Les responsables de notre existence seraient les structures protéiques capables de lier les métaux, à la base des réactions redox fondamentales pour certaines fonctions du vivant.
Comment la vie sur notre planète a commencé est une question à laquelle nous n’avons pas encore trouvé de réponse exhaustive. Mais de nouvelles recherches semblent avoir identifié les structures protéiques qui pourraient avoir donné naissance à cette forme de matière spéciale et très complexe. Pour commencer, l’équipe à l’origine de l’étude, dirigée par Yama Bromberg et Ariel Aptekman du Département de biochimie et de microbiologie de l’Université Rutgers au Nouveau-Brunswick, New Jersey, a décidé de supposer que la vie, telle que nous la connaissons aujourd’hui, nécessite de l’énergie. . Dans la soupe primordiale de la Terre antique, cette énergie serait due au rayonnement du Soleil, ou à la chaleur de la Terre elle-même, émise par les gorges hydrothermales au fond des anciennes mers.
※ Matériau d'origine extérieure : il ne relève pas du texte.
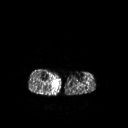
FDG PET of an extremity soft-tissue mass (from a PET/CT study), one axial slice; position 124 of 267 along the scan axis; 3.27 mm slice thickness; 128 × 128 image matrix, field of view 500 × 500 mm. Male patient, age 69 years. Case-level facts recorded for this patient, not image findings: histological type: pleiomorphic liposarcoma; grade: high; site of the primary tumour: right calf.
Annotated regions visible in this slice (expert contour drawn on MRI and transferred to this co-registered scan by the dataset authors):
- gross tumour volume including surrounding oedema: bounding box <51,79,59,90> (left, top, right, bottom; pixels)
- gross tumour volume (mass): <55,84,56,85>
Au niveau moléculaire, l’utilisation de l’énergie signifie le transfert d’électrons, un processus chimique fondamental impliquant un électron se déplaçant d’un atome (ou d’une molécule) à un autre. Le transfert d’électrons est au cœur des réactions d’oxydoréduction (également appelées réactions d’oxydoréduction) qui sont essentielles pour certaines des fonctions de base de la vie. Et puisque les métaux sont les meilleurs conducteurs d’électrons et que certaines molécules complexes, appelées protéines, sont à l’origine de la plupart des processus biologiques, l’équipe de recherche a décidé de combiner les deux et d’étudier les protéines qui lient les métaux. .
Pour l’analyse, publiée dans la revue Avance scientifique, les chercheurs ont utilisé une approche méthodique et informatique pour comparer les différentes protéines qui se lient aux métaux, notant qu’elles avaient toutes des caractéristiques communes, indépendamment de leur fonctionnalité, du métal qu’elles lient et de l’organisme impliqué. « Nous avons découvert que les noyaux protéiques qui lient les métaux sont en effet similaires même si les protéines elles-mêmes peuvent ne pas être – a déclaré le microbiologiste Bromberg -. Nous avons également observé que ces noyaux sont souvent constitués de structures répétitives, un peu comme des blocs Lego. Curieusement, ces blocs ont également été détectés dans d’autres régions protéiques, pas seulement dans les noyaux, et dans de nombreuses autres protéines qui n’ont pas été prises en compte dans notre étude.« .
Selon les chercheurs, ces caractéristiques partagées pourraient avoir été présentes et fonctionner dans les premières protéines, évoluant au fil du temps pour devenir les protéines que nous voyons aujourd’hui, tout en conservant certaines structures communes. La thèse qui soutient que les métaux solubles trouvés dans l’océan archéen qui recouvrait la Terre il y a des milliers de millions d’années auraient rendu possible le mélange d’électrons nécessaires au transfert d’énergie et, par conséquent, à la vie biologique. « Notre observation suggère que les réarrangements de ces petits blocs de construction peuvent avoir eu un seul ou un petit nombre d’ancêtres communs et donné naissance à la gamme complète de protéines et de leurs fonctions actuellement disponibles. C’est-à-dire à la vie telle que nous la connaissonsBromberg a ajouté.
Plus précisément, l’équipe a pu identifier les évolutions du repliement des protéines – la forme que prennent les protéines lorsqu’elles deviennent biologiquement actives – qui pourraient être à l’origine des protéines actuelles, presque comme si elles avaient déterminé un arbre généalogique moléculaire. L’étude conclut également que les peptides biologiquement fonctionnels – les plus petites portions protéiques des protéines – peuvent avoir précédé les premières protéines actives qui remontent à 3,8 milliards d’années.
Cette connaissance s’ajoute à ce qui a été découvert jusqu’à présent sur la naissance de la vie sur Terre. « Nous avons très peu d’informations sur l’origine de la vie sur notre planète et ce travail fournit une explication auparavant indisponible qui, entre autres, pourrait également potentiellement contribuer à notre recherche de la vie sur d’autres planètes et corps planétaires.», a conclu Bromberg.